The next is stiff legged deadlifts this is a great exercise for your hams but remember as with all exercises to use proper form as using sloppy for especially with this exercise can result in a serious injury. The trick to this exercise is to get your arse as far out as possible to make it hit your hams rather than your calves. Also the 'stiff' part does not mean to have your legs totally straight. They just call them stiff legged deadlifts to tell them apart from deadlifts. You should perform the exercises with your knees slightly bent acting like shock absorbers.

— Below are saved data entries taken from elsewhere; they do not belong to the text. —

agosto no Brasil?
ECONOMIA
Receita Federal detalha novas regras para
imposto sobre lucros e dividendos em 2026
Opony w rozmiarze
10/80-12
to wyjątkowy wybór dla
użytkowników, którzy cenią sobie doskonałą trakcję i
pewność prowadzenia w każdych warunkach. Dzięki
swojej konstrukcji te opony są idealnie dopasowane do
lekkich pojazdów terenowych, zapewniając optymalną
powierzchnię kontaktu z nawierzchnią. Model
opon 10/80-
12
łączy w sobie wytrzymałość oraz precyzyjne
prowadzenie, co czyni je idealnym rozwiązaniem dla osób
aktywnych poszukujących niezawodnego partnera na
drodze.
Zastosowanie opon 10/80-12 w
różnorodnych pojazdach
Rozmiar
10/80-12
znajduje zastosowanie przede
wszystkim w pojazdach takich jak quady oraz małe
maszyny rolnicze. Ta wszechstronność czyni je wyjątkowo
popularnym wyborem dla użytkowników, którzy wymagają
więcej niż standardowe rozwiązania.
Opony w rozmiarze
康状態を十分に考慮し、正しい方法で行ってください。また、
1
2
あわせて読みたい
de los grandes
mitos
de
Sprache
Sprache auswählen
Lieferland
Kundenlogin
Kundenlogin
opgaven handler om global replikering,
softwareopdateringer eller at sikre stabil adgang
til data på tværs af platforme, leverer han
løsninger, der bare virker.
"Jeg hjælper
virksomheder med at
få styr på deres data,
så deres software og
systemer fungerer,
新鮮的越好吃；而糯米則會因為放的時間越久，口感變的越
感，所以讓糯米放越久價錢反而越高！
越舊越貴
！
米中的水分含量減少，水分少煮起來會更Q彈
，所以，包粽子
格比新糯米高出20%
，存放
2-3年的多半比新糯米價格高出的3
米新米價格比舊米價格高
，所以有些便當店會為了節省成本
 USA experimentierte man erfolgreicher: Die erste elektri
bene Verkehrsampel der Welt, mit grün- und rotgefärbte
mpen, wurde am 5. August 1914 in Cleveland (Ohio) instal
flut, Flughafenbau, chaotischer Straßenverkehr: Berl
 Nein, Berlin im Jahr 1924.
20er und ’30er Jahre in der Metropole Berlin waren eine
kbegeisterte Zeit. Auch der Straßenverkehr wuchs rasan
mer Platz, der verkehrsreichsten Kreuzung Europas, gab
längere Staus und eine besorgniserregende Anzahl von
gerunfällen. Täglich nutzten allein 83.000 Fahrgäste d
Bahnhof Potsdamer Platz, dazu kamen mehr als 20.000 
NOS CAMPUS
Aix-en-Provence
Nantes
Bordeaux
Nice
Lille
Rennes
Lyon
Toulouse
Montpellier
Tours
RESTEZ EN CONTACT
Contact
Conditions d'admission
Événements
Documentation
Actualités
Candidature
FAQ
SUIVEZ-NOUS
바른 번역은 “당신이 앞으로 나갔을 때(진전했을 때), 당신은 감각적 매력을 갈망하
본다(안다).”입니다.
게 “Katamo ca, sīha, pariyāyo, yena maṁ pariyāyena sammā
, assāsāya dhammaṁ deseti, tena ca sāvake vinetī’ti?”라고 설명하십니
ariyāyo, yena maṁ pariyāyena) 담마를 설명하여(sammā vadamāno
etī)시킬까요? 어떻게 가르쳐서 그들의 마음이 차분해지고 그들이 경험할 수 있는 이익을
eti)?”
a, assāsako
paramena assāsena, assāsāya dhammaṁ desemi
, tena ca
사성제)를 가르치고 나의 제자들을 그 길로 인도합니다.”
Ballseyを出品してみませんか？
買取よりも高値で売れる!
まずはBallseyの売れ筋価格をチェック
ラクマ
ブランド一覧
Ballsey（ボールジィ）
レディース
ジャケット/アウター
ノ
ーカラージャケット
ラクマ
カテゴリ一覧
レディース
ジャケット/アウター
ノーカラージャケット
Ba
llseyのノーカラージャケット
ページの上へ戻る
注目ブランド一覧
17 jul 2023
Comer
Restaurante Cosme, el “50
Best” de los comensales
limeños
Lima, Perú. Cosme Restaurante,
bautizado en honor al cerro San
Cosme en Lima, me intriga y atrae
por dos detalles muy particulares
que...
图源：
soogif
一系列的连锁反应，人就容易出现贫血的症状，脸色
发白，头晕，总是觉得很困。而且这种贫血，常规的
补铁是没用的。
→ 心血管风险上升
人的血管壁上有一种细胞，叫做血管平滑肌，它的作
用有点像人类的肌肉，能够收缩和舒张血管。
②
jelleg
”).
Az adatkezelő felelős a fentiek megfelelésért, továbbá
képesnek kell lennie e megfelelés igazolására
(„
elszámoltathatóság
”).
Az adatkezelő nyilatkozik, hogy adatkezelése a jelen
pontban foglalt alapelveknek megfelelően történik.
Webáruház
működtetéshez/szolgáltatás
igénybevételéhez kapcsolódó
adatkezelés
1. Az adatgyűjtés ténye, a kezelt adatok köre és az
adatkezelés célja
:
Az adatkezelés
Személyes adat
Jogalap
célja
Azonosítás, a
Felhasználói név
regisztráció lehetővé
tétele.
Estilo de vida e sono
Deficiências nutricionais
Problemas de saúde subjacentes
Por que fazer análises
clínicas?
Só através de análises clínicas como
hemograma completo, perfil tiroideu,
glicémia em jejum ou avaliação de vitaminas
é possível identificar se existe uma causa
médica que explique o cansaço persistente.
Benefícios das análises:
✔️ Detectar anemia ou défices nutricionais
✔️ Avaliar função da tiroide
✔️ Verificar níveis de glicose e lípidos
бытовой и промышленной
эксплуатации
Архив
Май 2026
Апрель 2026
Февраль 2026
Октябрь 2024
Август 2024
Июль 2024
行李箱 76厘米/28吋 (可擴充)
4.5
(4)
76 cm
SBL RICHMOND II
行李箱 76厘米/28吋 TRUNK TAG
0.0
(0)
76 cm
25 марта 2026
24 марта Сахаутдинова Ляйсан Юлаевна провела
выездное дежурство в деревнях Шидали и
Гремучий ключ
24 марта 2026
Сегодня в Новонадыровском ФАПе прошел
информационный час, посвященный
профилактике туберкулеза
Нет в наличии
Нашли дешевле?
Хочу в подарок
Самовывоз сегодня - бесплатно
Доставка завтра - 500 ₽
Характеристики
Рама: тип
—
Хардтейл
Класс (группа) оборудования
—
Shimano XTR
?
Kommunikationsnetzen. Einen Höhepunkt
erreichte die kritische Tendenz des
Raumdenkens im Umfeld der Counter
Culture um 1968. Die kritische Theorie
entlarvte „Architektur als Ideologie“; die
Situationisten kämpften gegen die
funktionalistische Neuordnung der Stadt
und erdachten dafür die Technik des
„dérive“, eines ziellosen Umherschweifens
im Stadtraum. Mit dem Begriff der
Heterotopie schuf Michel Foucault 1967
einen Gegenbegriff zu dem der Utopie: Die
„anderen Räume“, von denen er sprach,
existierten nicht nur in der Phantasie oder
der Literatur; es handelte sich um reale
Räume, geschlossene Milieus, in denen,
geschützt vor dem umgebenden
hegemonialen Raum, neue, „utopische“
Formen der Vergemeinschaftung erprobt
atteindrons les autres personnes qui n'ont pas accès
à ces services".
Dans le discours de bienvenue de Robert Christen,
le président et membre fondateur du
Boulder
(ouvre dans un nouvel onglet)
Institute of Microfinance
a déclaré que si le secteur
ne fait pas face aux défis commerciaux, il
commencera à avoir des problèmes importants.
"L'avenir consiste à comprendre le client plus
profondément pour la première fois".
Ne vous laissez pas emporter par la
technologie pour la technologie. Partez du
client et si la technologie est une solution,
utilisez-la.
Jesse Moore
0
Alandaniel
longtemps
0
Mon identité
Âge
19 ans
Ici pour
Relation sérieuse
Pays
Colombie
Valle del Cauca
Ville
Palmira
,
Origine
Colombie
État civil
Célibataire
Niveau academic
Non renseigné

Before you start your main workout do a set of light leg extensions to failure. By doing this you warm your legs up getting the blood flowing but after doing this and then stretching your legs you get rid of all the lactic acid in your legs.

I like to train my calves three times a week but on separate days to my hams and quads as my workout takes close to an hour which is really the maximum time, any longer and you would be over training. So this gives me the whole session to work on one of the main muscle groups. I vary my calve training regularly each workout with sometimes doing high reps and others lower reps with a larger weight. All workouts I like to work my calves to failure. Also if you have developed a lot of strength in your calves it can be very painful on the shoulders doing standing cave raises so I recommend doing them on the leg press machine which will cause all the strain on your calves which is what you want.

If you calves are lagging badly like mine were when walking as long as there is no one around or unless you want to make a Pratt of yourself try going through as much of a range of motion as possible to really stress your calves.

A common exercise for the hams is lying leg curls. I did this exercise on every leg day but did not find it worked to well. I talked to my trainer about it and he mentioned the hamstring is made up of about ten muscle fibers and a scientific test was done and they found lying leg curls only used about three of the ten fibers. This is explained a lot, which is why I have changed to stiff-legged deadlifts.

My leg workout follows:
Leg extensions (pre-exhaust)
Squats 5 sets
Duck squats (toes out) 2 sets
Stiff legged deadlift 3 sets

I like to keep between the 8-12 rep range just remember especially with squats don't load the bar up with as much weight as you 'think' you can hand1e as half the time you will only end up with a sore back and you are then asking for an injury.